# TASK INSTRUCTIONS
1. Answer from the 2001–02 Irish League summary:
(a) Who was the season's top goalscorer, and how many goals did he score?
(b) How many teams made up the league?
(c) Which edition of the Irish League was this season?
2. Retype the stretch of the 2001–02 Irish League summary from "Irish League Premier" through "Arkins (30 goals)", keeping every word and mark unchanged.

# DOCUMENT SEGMENT
========================================================================

Irish League Premier Division
- Season: 2001–02
- Champions: Portadown 4th Irish title
- Matches played: 180
- Goals scored: 506 (2.81 per match)
- Top goalscorer: Vinny Arkins (30 goals)

= 2001–02 Irish League =

The 2001–02 Irish League was the 101st edition of the Irish League, the highest level of league competition in Northern Irish football. The league consisted of 10 teams, and Portadown won the championship.

========================================================================

# THE DATA
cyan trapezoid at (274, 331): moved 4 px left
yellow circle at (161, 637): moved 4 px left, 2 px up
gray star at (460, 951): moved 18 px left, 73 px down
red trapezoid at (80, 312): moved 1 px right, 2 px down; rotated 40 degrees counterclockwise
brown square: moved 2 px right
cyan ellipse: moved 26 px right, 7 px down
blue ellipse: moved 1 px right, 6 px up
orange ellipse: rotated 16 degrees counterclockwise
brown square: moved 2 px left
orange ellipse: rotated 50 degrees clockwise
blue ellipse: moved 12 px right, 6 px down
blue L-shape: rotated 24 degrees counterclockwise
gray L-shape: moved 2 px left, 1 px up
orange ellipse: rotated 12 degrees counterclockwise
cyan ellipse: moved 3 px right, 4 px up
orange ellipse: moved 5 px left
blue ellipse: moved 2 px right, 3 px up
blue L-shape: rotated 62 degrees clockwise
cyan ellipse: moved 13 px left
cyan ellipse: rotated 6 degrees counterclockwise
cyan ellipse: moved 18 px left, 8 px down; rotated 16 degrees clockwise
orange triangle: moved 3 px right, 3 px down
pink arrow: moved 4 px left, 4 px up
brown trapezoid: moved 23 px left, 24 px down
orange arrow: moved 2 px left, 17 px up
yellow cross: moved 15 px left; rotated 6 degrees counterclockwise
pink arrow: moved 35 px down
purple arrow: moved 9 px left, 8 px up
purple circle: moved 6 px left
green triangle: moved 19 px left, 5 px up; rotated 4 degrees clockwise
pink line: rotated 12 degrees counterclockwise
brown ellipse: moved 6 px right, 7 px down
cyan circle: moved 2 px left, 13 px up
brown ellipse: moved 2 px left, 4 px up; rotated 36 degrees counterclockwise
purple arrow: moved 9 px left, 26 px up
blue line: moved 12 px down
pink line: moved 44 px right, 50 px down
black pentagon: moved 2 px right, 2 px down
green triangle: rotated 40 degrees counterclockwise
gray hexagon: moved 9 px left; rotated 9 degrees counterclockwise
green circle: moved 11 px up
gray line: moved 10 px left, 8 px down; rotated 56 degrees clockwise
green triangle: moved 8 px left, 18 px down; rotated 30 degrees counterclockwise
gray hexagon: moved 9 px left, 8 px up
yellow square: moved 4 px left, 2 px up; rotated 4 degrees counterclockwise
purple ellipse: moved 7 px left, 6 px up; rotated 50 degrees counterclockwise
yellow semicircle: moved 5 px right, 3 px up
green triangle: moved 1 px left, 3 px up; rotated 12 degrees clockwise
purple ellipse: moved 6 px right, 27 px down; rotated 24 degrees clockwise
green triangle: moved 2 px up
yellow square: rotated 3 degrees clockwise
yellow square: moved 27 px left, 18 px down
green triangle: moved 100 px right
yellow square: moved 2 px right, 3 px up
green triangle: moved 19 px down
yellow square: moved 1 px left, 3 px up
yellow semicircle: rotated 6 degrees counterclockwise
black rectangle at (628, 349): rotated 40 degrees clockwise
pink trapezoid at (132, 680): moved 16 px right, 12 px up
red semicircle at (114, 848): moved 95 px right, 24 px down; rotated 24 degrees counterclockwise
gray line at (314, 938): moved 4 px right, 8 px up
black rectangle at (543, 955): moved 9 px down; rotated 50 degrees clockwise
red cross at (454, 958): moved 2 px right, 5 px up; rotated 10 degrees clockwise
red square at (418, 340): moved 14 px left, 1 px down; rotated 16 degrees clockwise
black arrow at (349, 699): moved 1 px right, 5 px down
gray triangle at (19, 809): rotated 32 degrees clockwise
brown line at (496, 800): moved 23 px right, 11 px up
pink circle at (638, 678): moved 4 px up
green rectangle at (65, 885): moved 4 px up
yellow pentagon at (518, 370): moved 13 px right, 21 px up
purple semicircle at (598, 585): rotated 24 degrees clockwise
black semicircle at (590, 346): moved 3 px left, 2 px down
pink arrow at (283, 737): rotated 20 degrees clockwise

========================================================================

# RESPONSES PER TASK
1.
(a) Vinny Arkins, with 30 goals.
(b) 10 teams.
(c) The 101st edition.

2.
Irish League Premier Division
- Season: 2001–02
- Champions: Portadown 4th Irish title
- Matches played: 180
- Goals scored: 506 (2.81 per match)
- Top goalscorer: Vinny Arkins (30 goals)